I heard it said (I believe by Andrew Napolitano on Fox) that disclosing the name of a CIA employee is a crime only if the person making the disclosure knows the employee is undercover.
But in any case, that was not my point. I was not making a statement about criminality or non-criminality. I am not a lawyer and don't know.
I was simply saying that, according to Novak's own account, this was NOT a "LEAK."
Continuing to parrot the Democrats and the leftist media by calling it a "LEAK" is playing the Dem's game.
The Washington Post has a useful backgrounder on the law in question, the Intelligence Identities Protection Act, enacted in 1982 after former CIA agent Philip Agee (who now lives in communist Cuba) published a book and various articles revealing the names of undercover CIA agents in an effort to sabotage U.S. intelligence activities.

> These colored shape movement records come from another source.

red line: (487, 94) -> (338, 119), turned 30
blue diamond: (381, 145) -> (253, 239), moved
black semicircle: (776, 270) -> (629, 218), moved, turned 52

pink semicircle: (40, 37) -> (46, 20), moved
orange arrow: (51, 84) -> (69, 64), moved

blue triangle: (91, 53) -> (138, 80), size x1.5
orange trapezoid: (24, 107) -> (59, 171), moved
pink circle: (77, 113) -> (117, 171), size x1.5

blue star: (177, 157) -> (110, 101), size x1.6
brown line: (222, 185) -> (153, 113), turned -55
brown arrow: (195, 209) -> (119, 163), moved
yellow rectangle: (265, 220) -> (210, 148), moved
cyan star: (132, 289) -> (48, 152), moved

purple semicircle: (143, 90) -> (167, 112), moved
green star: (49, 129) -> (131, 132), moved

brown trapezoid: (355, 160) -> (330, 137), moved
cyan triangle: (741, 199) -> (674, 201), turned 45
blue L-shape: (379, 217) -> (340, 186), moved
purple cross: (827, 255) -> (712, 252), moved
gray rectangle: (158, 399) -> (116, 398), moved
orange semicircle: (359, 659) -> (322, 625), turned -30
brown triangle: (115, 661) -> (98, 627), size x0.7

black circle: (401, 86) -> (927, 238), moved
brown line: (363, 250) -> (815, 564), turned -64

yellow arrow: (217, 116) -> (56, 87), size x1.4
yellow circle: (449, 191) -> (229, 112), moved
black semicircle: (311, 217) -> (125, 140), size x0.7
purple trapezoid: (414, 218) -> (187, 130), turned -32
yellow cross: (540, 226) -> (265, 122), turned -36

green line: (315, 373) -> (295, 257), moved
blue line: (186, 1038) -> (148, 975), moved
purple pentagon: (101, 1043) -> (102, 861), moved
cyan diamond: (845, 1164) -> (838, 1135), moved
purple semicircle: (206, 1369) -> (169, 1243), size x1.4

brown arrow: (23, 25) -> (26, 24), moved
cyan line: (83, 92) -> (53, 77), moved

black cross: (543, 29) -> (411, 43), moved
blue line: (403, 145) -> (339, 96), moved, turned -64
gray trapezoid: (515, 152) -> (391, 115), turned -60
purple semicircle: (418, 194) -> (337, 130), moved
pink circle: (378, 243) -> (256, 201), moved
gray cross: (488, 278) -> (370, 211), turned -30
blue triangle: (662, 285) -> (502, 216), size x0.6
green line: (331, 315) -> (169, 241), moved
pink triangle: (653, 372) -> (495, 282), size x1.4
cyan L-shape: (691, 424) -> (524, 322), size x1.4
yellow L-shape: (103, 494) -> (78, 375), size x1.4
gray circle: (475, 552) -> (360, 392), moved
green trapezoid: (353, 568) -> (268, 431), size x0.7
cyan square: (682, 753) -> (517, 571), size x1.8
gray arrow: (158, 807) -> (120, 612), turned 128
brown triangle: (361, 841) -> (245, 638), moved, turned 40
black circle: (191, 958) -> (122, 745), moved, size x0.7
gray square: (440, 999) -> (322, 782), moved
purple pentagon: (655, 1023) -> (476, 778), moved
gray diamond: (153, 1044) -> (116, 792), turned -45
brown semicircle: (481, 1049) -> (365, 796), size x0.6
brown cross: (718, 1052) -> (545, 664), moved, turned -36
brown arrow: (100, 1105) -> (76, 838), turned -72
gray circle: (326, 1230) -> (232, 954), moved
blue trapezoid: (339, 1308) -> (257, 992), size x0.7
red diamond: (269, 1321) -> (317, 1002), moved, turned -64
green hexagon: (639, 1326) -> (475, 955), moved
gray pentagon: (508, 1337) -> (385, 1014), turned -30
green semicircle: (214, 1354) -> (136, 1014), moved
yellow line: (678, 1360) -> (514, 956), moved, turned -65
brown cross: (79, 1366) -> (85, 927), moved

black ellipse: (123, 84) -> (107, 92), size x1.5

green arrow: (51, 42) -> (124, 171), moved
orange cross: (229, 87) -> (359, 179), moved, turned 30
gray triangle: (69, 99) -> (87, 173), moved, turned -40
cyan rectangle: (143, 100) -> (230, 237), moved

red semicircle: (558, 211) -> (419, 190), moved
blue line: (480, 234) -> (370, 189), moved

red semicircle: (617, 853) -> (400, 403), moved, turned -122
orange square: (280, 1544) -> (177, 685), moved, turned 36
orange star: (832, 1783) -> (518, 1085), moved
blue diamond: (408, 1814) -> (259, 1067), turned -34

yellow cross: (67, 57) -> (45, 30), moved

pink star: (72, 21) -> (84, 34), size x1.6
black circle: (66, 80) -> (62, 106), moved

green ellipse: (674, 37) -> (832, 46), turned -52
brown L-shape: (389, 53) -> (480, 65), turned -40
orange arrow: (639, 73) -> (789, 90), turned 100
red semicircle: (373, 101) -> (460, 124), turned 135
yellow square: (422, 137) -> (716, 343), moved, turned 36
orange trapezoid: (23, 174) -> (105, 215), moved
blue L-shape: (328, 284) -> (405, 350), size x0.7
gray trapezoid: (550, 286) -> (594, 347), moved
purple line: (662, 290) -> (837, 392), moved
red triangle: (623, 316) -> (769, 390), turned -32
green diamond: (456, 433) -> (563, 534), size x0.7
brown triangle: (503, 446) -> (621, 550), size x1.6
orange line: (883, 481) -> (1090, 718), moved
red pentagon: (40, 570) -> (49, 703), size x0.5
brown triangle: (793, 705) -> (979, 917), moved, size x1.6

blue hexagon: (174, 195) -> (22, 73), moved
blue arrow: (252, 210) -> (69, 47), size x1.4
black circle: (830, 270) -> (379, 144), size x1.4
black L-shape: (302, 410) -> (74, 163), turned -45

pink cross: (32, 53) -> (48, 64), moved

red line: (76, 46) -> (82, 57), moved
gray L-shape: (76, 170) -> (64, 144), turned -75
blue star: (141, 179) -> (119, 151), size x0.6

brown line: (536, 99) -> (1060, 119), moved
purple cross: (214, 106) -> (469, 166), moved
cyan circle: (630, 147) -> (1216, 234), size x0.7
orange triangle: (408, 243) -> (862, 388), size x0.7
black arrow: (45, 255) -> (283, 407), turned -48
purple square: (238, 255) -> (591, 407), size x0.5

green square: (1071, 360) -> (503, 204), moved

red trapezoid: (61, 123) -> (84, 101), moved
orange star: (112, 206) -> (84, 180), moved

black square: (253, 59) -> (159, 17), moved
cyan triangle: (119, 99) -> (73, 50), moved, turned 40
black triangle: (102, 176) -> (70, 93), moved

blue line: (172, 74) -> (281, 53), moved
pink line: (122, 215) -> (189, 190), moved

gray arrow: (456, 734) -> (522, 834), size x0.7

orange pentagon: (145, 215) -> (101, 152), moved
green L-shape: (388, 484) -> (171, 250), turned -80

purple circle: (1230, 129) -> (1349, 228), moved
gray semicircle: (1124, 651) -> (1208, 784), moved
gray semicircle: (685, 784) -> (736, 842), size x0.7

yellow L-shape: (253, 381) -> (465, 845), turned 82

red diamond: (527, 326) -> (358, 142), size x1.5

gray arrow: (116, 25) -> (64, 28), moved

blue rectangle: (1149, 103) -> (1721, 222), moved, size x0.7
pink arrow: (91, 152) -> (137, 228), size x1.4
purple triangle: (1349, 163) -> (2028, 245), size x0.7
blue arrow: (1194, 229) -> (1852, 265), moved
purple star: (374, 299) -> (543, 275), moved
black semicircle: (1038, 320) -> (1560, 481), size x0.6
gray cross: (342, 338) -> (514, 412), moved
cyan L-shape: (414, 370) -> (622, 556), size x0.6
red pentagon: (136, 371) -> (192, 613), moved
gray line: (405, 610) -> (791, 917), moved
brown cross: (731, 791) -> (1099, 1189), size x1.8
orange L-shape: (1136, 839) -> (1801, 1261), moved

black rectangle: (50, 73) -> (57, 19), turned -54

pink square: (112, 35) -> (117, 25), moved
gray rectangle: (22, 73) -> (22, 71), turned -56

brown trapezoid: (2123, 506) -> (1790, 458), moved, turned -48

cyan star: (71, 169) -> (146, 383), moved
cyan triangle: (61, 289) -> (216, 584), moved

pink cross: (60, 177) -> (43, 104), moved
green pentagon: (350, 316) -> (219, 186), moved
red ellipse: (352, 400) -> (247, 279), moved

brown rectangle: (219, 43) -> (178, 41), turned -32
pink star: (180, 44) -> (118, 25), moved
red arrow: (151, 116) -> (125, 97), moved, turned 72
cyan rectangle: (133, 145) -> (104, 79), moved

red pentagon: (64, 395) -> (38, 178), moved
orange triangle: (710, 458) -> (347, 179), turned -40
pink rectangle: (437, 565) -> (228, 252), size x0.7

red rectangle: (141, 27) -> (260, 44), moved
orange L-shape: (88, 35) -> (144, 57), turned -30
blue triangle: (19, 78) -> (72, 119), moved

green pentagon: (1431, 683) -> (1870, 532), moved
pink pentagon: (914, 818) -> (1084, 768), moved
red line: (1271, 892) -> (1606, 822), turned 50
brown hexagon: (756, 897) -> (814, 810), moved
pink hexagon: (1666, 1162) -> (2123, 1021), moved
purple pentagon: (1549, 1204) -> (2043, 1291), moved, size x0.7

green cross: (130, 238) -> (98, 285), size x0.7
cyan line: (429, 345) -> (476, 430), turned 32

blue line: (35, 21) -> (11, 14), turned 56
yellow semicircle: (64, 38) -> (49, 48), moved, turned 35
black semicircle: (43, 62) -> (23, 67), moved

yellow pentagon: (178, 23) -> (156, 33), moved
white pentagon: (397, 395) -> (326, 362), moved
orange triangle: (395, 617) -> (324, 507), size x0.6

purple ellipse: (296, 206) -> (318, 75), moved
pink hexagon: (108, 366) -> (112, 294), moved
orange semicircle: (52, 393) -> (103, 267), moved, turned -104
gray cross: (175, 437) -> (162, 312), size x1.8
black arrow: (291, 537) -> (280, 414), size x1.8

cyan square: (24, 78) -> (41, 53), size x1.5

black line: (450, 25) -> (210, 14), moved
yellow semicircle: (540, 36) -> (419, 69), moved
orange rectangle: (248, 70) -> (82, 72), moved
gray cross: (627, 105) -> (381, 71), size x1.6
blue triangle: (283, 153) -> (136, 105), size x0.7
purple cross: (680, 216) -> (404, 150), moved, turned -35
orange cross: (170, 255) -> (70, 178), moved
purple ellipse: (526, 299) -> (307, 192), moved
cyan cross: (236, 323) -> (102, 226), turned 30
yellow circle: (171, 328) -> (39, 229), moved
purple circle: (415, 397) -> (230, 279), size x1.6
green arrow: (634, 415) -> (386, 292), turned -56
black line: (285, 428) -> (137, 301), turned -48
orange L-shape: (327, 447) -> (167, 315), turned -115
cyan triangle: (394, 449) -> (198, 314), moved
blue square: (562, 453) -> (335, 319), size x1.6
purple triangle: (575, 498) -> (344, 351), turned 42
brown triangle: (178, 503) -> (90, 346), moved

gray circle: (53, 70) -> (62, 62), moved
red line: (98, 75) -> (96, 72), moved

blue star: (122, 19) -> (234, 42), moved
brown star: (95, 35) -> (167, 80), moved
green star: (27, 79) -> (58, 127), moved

Even if Plame does turn out to be a covert agent, revealing her identity wouldn't automatically be illegal:The law enacted to stop Agee and others imposes maximum penalties of 10 years in prison and $50,000 in fines for the unauthorized disclosure of covert agents' identities by government employees who have access to classified information.
The statute includes three other elements necessary to obtain a conviction: that the disclosure was intentional, the accused knew the person being identified was a covert agent and the accused also knew that "the United States is taking affirmative measures to conceal such covert agent's intelligence relationship to the United States."
Taranto concludes: "In order to violate the law, in other words, one must disclose a genuine secret. Was Plame's association with the CIA a secret? As we said yesterday, the CIA's blasé attitude toward Novak's inquiries suggests not."